Lectura:
++++++++++
Me gusta el fútbol. En realidad, me gusta mucho y ha sido una parte importante de mi vida. De chico no solamente era bastante bueno jugando sino que coleccionaba obsesivamente el Marca (un diario español que aún existe), juntaba figuritas y muchos domingos me los pasaba con la radio en la oreja y anotando los resultados de la jornada.
Ya en la Argentina, escuché a Víctor Hugo Morales y a su equipo casi religiosamente, me conmoví con los cuentos leídos por Alejandro Apo y seguí con interés el campeonato argentino tanto como algunos partidos extranjeros. A pesar de que prácticamente no miro televisión, me rindo a la tentación de una pantalla mostrando goles.
Hasta ahí, imagino que muchos de ustedes se deben sentir identificados, ¿verdad?
Bueno, vamos a lo extraordinario: no soy de ningún equipo. No siento fanatismo por un club. A lo largo de mi vida me he alegrado con las victorias de River, Atlético Madrid (jugaban ahí varios argentinos), Barcelona (época de Maradona y Menotti) y Real Madrid. Ya de vuelta en Argentina, pasé por Racing, Quilmes, Independiente, Banfield y siguen los nombres.
Esta multiplicidad de camisetas prueba que ninguna me identifica tanto y que, en realidad, lo que sí me identifica es el puro fútbol: la expresión deportiva en sí, la emoción del trabajo grupal, el fútbol como excusa para hablar de la ética y de la justicia. Entonces, gracias a esta poligamia, puedo disfrutar simultáneamente con diferentes jugadores, camisetas y hasta entrenadores, y sin perder por eso ni un ápice de mi pasión.
++++++++++
Datos:
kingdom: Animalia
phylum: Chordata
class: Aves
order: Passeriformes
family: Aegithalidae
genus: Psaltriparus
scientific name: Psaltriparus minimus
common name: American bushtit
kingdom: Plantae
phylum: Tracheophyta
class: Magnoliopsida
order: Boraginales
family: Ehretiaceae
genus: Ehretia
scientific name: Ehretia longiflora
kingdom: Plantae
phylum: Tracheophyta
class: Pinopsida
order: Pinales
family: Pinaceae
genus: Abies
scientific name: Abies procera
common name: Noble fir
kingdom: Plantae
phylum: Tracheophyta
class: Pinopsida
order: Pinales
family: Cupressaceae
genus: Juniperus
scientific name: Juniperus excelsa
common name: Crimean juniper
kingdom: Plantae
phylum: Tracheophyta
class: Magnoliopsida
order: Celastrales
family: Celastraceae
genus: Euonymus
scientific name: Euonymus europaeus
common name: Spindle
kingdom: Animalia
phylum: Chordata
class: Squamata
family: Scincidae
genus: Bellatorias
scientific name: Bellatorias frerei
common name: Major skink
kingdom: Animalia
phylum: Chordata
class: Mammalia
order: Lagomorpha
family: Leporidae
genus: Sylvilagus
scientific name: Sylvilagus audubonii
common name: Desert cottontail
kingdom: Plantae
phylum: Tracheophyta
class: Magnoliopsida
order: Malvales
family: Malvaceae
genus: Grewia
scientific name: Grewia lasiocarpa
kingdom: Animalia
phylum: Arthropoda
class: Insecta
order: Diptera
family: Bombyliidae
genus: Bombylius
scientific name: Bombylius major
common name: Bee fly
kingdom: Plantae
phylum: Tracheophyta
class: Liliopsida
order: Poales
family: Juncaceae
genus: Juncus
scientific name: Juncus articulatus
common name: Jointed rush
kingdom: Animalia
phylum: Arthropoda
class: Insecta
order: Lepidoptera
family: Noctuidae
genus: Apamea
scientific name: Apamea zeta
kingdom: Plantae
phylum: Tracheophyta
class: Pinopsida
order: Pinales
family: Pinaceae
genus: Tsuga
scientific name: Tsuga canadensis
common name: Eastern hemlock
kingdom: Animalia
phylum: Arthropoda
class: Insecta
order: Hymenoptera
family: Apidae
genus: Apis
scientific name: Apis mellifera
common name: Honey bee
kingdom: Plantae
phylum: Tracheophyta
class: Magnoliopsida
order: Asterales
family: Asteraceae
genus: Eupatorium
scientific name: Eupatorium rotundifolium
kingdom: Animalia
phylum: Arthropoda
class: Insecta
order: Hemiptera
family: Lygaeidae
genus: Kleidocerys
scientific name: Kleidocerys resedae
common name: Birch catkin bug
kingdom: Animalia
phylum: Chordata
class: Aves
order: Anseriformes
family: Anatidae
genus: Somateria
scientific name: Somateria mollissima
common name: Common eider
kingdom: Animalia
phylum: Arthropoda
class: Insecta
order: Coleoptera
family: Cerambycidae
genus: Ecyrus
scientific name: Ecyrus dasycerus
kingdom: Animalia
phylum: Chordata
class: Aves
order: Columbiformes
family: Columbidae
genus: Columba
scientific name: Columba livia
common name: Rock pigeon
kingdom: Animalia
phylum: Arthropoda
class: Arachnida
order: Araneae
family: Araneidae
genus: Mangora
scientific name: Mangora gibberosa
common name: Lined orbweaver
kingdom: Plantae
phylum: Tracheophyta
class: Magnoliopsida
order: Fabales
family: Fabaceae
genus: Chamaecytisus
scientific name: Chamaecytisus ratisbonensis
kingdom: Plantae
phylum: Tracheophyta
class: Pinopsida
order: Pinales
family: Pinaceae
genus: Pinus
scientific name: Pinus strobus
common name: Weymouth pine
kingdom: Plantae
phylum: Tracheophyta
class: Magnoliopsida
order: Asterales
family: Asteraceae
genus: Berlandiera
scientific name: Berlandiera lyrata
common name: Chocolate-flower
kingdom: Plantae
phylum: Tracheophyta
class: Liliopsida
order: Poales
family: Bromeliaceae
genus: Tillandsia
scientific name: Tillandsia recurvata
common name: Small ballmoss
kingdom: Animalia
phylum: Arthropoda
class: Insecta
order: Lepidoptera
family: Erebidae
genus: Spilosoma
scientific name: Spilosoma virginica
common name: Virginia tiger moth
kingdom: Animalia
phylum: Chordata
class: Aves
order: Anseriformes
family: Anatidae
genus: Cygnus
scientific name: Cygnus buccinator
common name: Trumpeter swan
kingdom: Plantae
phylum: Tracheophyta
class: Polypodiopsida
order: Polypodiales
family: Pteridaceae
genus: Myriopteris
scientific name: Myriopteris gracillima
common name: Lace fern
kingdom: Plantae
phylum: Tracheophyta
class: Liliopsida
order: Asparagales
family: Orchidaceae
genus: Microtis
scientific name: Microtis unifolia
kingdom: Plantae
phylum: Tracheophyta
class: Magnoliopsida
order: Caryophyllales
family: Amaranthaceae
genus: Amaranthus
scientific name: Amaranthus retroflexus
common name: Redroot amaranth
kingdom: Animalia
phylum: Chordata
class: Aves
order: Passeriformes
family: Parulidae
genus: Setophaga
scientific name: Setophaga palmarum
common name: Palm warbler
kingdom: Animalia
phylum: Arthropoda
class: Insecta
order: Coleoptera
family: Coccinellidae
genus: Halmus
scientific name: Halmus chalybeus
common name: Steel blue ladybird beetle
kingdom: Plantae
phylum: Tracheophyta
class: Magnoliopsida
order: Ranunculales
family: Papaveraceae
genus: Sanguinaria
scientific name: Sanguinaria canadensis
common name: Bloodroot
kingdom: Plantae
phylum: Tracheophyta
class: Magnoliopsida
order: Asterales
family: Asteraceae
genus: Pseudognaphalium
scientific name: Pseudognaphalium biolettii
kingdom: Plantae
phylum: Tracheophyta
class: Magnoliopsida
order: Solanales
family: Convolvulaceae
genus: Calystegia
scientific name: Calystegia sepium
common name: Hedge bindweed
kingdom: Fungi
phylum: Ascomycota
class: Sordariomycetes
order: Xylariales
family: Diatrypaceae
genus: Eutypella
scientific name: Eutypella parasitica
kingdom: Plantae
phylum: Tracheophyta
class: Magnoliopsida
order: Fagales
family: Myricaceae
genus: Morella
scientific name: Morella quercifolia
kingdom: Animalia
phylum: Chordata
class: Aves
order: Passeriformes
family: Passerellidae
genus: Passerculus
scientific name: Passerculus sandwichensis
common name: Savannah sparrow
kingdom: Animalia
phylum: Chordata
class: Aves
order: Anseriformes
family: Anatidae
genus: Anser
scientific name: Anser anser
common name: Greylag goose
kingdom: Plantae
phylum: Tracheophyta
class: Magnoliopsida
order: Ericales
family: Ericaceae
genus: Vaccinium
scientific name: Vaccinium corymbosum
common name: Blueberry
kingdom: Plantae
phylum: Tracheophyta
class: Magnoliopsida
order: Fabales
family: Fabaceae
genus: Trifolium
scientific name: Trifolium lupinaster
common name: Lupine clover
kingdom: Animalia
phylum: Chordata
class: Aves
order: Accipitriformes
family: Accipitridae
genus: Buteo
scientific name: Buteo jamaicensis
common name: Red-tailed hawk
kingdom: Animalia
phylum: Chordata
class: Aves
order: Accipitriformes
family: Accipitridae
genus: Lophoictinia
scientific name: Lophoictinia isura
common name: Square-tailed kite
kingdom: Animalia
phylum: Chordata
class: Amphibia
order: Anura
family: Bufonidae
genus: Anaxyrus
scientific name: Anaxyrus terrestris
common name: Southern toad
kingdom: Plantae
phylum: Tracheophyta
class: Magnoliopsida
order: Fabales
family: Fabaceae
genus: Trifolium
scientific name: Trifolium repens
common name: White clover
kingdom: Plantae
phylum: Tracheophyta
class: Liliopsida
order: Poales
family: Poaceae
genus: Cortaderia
++++++++++
Tarea:
¿Puedes reproducir literalmente el fragmento del texto sobre el fútbol que va desde "Esta multiplicidad de" hasta "de mi pasión.", ambos incluidos? Las filas son material independiente del texto.

Respuesta:
Esta multiplicidad de camisetas prueba que ninguna me identifica tanto y que, en realidad, lo que sí me identifica es el puro fútbol: la expresión deportiva en sí, la emoción del trabajo grupal, el fútbol como excusa para hablar de la ética y de la justicia. Entonces, gracias a esta poligamia, puedo disfrutar simultáneamente con diferentes jugadores, camisetas y hasta entrenadores, y sin perder por eso ni un ápice de mi pasión.